Her research trips took her to the remotest corners of the world and her scientific publications established a reputation far beyond courtly conventions: Therese von Bayern was one of the most remarkable research personalities of the late 19th and early 20th centuries. As an ethnologist, zoologist and botanist, she collected artifacts, plant samples and ethnographic observations on four continents, which are still preserved in museums and scientific archives today. Her life impressively disproves the cliché that women of the aristocracy in the Wilhelmine era only took on representative roles.
The second half of the 19th century was an era of scientific awakening. Evolutionary theory, colonialism and the institutionalization of new disciplines such as anthropology and ethnology fundamentally changed the European view of the world. In this intellectual climate, it was possible for women to enjoy education, but it was hardly possible for them to conduct seriously recognized research at universities. This makes the life of a Bavarian princess, who overcame this contradiction through exceptional discipline and scientific ambition, all the more astonishing.
Therese of Bavaria, born in 1850 as the daughter of Prince Regent Luitpold in Bavaria, grew up in an educational environment that gave her access to scientific literature and languages. She learned Latin, several modern languages and the basics of botanical and zoological systematics. But it was her extensive travels that transformed her self-taught knowledge into practical research.
The journeys: Field research as a life’s work
Between 1888 and 1908, Therese von Bayern undertook a total of eight major research trips, which took her to South America, North Africa, Mexico and the Scandinavian countries, among other places. Her expeditions to Brazil and the Andes region in particular are considered scientifically significant. In Colombia and Ecuador, she traveled to areas that were virtually unexplored by European researchers, documenting indigenous cultures with a care that commanded the respect of even professional ethnologists of her time.
She amassed extensive collections on these trips: Ethnographic objects such as textiles, ceramics, tools and ritual objects from indigenous peoples of South America, including artifacts from the Quechua and other Andean communities, came to the Munich Ethnographic Museum (now the Museum Fünf Kontinente) through her mediation, enriching its holdings in a lasting way. At the same time, she described hundreds of plant and animal species and created herbarium specimens, adding important new objects to the zoological collections in Munich. Some of the animal and plant species she collected or described were named after her, including the plant species Macairea theresiae and the iguana Microlophus theresia – a scientific recognition that was extremely rare for women at the time.
Method and writings: Between systematics and empathy
What set Therese von Bayern apart from many of her contemporaries was her methodical awareness. She did not limit herself to merely collecting objects, but sought to understand cultural contexts. Her observations of the everyday culture, social structures and religious practices of the societies she visited are characterized by a restrained judgement that was unusual for the time. Rather than subordinating the cultures she visited to Eurocentric, progressive thinking, she described living environments with a level of detail that showed respect for the foreign.
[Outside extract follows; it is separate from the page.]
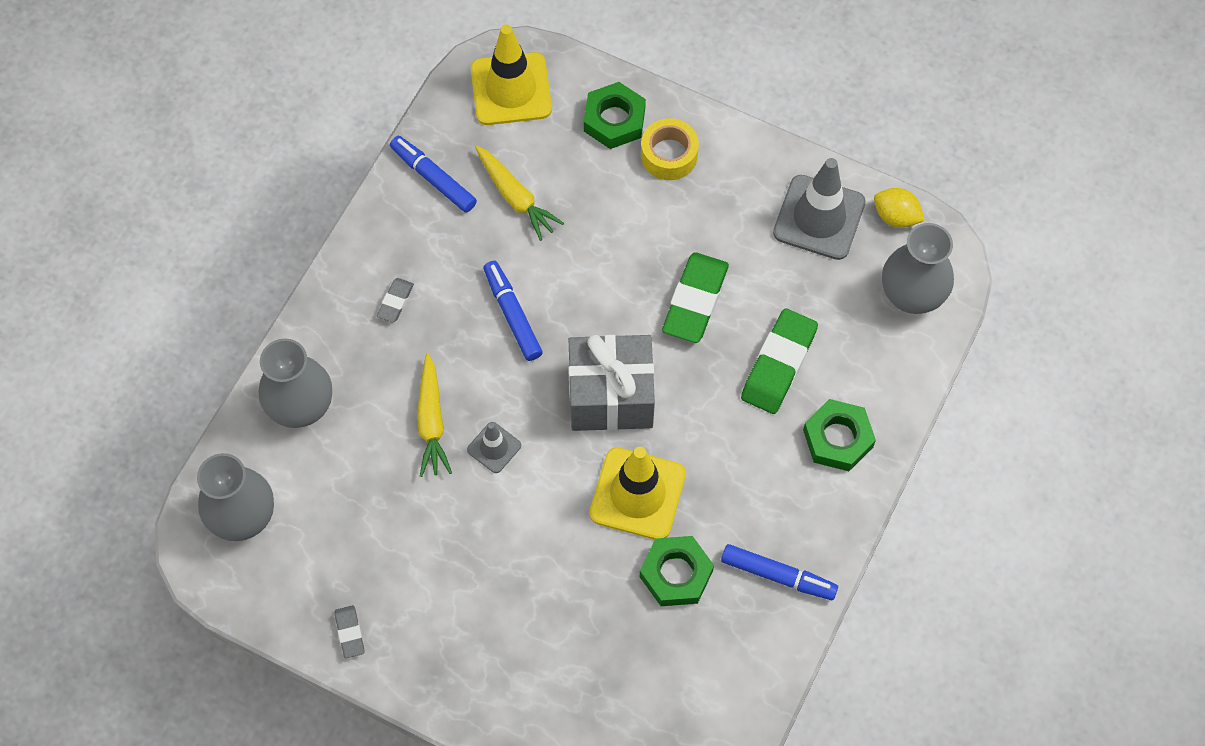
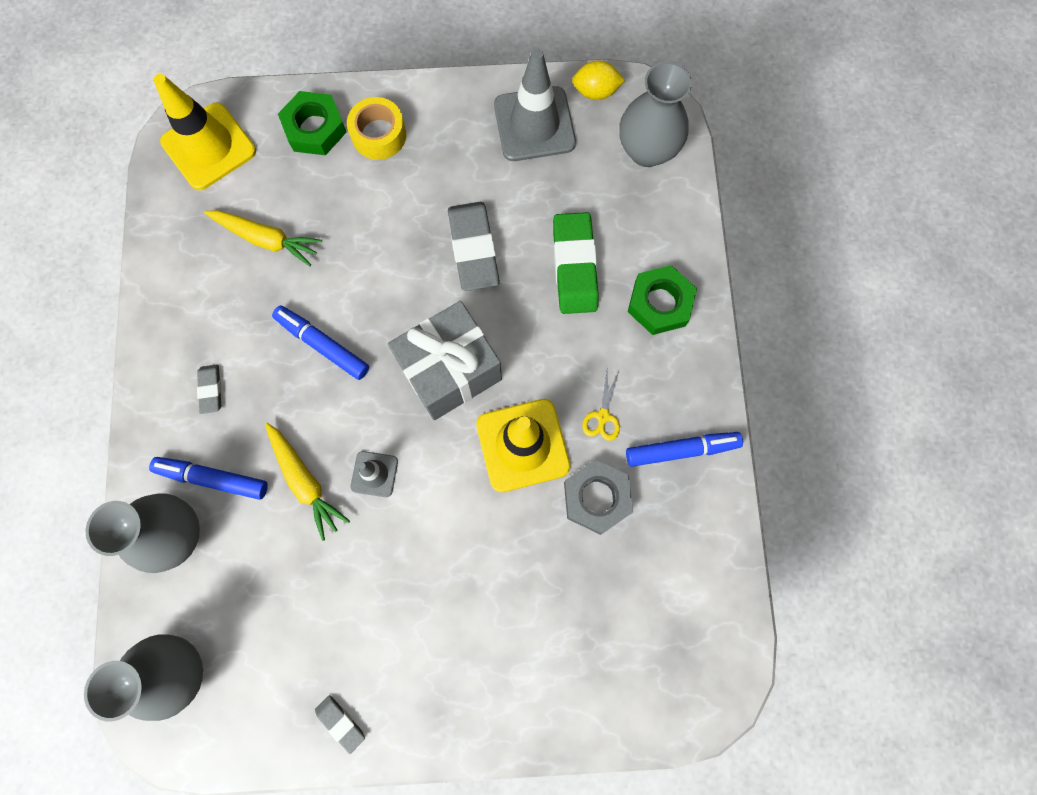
camera: 30 degrees left, 10 degrees up
(433, 178) = (183, 260): blue marker -> blue marker (213, 479)
(676, 574) = (596, 498): green nut -> grey nut
(695, 301) = (473, 249): green eraser -> grey eraser
(724, 509) = (603, 417): none -> yellow scissors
Her travelogues, including the multi-volume work Meine Reise in den brasilianischen Tropen (1897) and the study Reisestudien aus dem westlichen Südamerika (1908), combine factual observation with personal reflection. The texts were well received in specialist circles and cited in ethnological and botanical journals. Therese von Bayern was one of the few women of her time to be awarded honorary doctorates for her scientific achievements, including one from the University of Munich in 1897 – an act which, given the social circumstances, was tantamount to a symbolic declaration of principle.
Reception and significance: a researcher between the eras
The classification of Therese of Bavaria in the history of science remains complex to this day. On the one hand, she undeniably stood in the context of European colonialism: her collecting activities followed a paradigm that treated indigenous knowledge and material culture as objects of research and rarely took the voices of the affected communities into account. She shares this limitation with almost all Western ethnologists of her generation. On the other hand, her texts bear witness to an epistemic curiosity that transcends mere interest in appropriation. She occupies a prominent position in the gender history of science. As a woman from the high nobility, she transcended social boundaries in a way that was even more unthinkable for middle-class women – and in the process created a body of work that forced institutional recognition. Recent research in the field of postcolonial studies and feminist history of science is rediscovering her work and asking what is visible between the lines of her careful descriptions.
The fact that Munich museums today include parts of her collections in debates about restitution and provenance research is a sign of how alive her legacy has remained. Therese von Bayern helped shape the history of science in the late 19th century – as a collector, author and researcher whose work should neither be romanticized nor ignored, but should be read in a differentiated way.